部下の能力の正しい見立てが必要
これを避けるためには、ただ単に部下の意向を聞くだけではなく、結局、部下の能力の正しい見立てが必要です。
彼・彼女はどんな経験をしてきており、その結果、どんな知識やスキルを持っているのかを上司はわかっていなければなりません。
そして、これは部下を日々観察していなければなかなかできません。仕事を与えて、その結果だけをみていては、部下が誰かの力を借りたのか独力でやったのかわかりませんし(仕事を進めるだけならわからなくてもよいのですが)、仕事が思った以上に簡単だったのか難しかったのかもわかりません。
仕事をやっているプロセスを観察する必要があるのです。
日々の言動の観察をし、記録をしているか
そして、それを一つひとつ記録することも重要です。毎日事細かにとは言わないのですが、重要なことがあった際に、「こんな場面でこんな仕事をこんな風にして、できた/できなかった」的なことを記録するのです。
人間の記憶はもろいものですので、部下の言動をいくら日々観察していても、なかなか覚えきれるものではありません。
ですから、簡単なものでよいので、部下一人ひとりについての記録メモを残しておくのがよいでしょう(人事評価をする際にも必要となるはずですし)。
それが積み重なっていけば、徐々に部下の正確な能力の見立てができるようになるはずです。
ピンチに現れるヒーローを目指す
そうすればこんなことができるようになります。部下が「ぜひ自分に任せてください」と主張するので、まずはその通りにやらせてみる。
しかし、まだ独力ではその仕事はできないという見立てだったので、じっと近くで失敗しないかどうか、窮地に陥らないかどうかを見守る。

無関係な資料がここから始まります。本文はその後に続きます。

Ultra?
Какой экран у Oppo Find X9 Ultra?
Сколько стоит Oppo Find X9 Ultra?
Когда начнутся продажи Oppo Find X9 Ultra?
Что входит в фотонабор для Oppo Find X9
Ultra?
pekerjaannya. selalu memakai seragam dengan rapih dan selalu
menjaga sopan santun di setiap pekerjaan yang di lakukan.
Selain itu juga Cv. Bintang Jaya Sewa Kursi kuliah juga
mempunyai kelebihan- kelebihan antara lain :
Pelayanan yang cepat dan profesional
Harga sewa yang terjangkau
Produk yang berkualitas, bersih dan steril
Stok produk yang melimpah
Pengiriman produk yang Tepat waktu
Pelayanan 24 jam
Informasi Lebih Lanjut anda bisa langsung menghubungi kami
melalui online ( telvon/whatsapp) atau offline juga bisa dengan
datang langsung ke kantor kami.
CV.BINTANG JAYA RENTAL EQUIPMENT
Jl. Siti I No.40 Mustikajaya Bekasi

案の定、部下はしばらくするとなかなか仕事を進めなくなってくるので、タイミングを見計らって「何か手助けする必要はないかな?」とサポートに入る、というようなことです。
部下にしてみれば、一度は言う通り自由にやらせてくれ、しかもピンチにはすかさず現れて助けてくれる。まるで正義のヒーローのような存在になることができます。
「任せて、任せず」は管理職の仕事
忙しい今の管理職にここまで望むのは酷かもしれませんが、できる管理職はたいていこの手のことをやっているものです。
私の好きな言葉に、パナソニック創業者の松下幸之助氏がマネジメントの要諦として言ったという「任せて、任せず」というものがあります。まさにこの言葉は今回のように、任せてはみるものの放置するのではなく見守って、必要なときに手助けして結果責任を取るということでしょう。
管理職になった人はずっとこの「程度」を、どうしたらよいのか悩みながら進んでいくのではないでしょうか。
管理職である以上、この悩みは消えることはありません。むしろ悩むことそのものが、上司としての重要な仕事なのではないかと思います。